— Study text —
Given the political and legal sensitivity of the topic, a renewed subsidiarity reflex would have been unsurprising. Yet this time, Koolmees successfully persuaded parliament to hold back, stressing that: ‘too often […] we in the Netherlands tend to quickly draw a yellow card and no longer participate in discussions on topics. I also think that is strategically and tactically unwise. […] There is a risk that you will simply be passed over and that relevant input from the Netherlands will not get the place at the negotiating table that it deserves’ (Tweede Kamer, 2020)
Using the new strategic framework, Koolmees emphasised how the MWD could advance objectives that the Netherlands supported, such as upwards social convergence. Although right-of-centre MPs expressed doubts about EU interference in wage formation, none sought to constrain the government’s room for manoeuvre (Tweede Kamer, 2020). When asked about Swedish subsidiarity concerns, the responsible state secretary replied that flexibility was indispensable to shape the directive’s content, arguing that robust social systems elsewhere in the EU would also benefit the Netherlands and sustain public support for of European integration.

— Material provided —

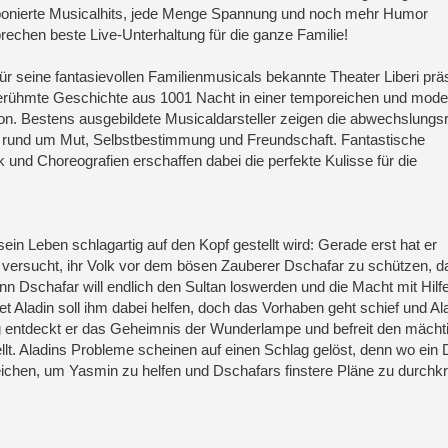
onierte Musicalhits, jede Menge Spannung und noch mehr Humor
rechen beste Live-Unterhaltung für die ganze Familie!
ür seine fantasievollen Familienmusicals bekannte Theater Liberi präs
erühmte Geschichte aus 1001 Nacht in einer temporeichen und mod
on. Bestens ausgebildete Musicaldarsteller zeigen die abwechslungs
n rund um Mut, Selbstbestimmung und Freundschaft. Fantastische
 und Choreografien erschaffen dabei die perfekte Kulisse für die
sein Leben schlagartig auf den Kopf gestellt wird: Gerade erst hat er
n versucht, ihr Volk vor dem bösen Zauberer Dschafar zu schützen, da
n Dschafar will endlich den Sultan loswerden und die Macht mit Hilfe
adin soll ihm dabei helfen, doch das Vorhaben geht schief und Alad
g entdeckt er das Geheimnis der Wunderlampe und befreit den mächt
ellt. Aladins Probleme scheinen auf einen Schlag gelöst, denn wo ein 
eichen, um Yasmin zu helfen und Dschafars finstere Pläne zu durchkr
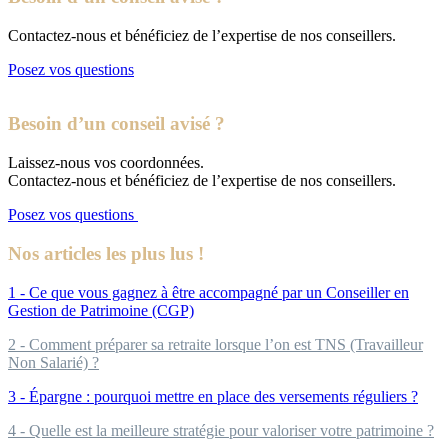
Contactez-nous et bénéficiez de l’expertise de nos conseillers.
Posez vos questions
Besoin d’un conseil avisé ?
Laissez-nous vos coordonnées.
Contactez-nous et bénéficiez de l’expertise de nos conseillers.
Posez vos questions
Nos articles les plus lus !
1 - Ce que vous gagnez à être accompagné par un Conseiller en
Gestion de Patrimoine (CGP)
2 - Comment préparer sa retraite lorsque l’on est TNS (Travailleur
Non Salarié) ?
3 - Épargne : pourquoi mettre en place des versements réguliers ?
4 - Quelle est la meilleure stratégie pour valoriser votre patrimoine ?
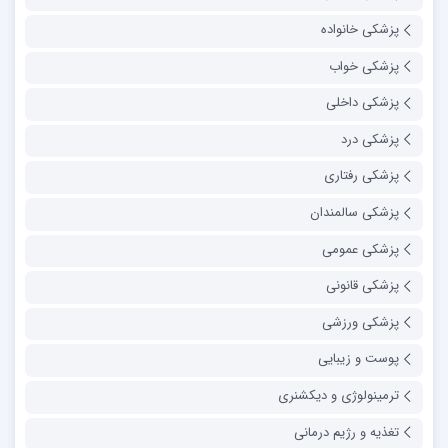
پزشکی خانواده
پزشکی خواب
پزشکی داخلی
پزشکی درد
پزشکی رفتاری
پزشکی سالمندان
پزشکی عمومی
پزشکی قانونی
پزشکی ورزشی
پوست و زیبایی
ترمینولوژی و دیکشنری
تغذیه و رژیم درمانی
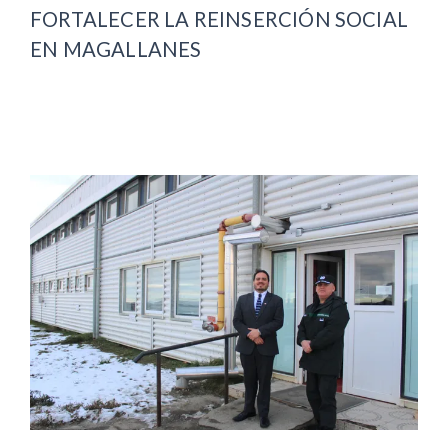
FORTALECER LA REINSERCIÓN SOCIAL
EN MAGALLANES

— What the exercise asks —
From the passage on the Dutch parliament and the EU minimum wage directive, write out word for word the part that opens with the words containing "Using the new" and closes with "of European integration.".

— Exercise solution —
Using the new strategic framework, Koolmees emphasised how the MWD could advance objectives that the Netherlands supported, such as upwards social convergence. Although right-of-centre MPs expressed doubts about EU interference in wage formation, none sought to constrain the government’s room for manoeuvre (Tweede Kamer, 2020). When asked about Swedish subsidiarity concerns, the responsible state secretary replied that flexibility was indispensable to shape the directive’s content, arguing that robust social systems elsewhere in the EU would also benefit the Netherlands and sustain public support for of European integration.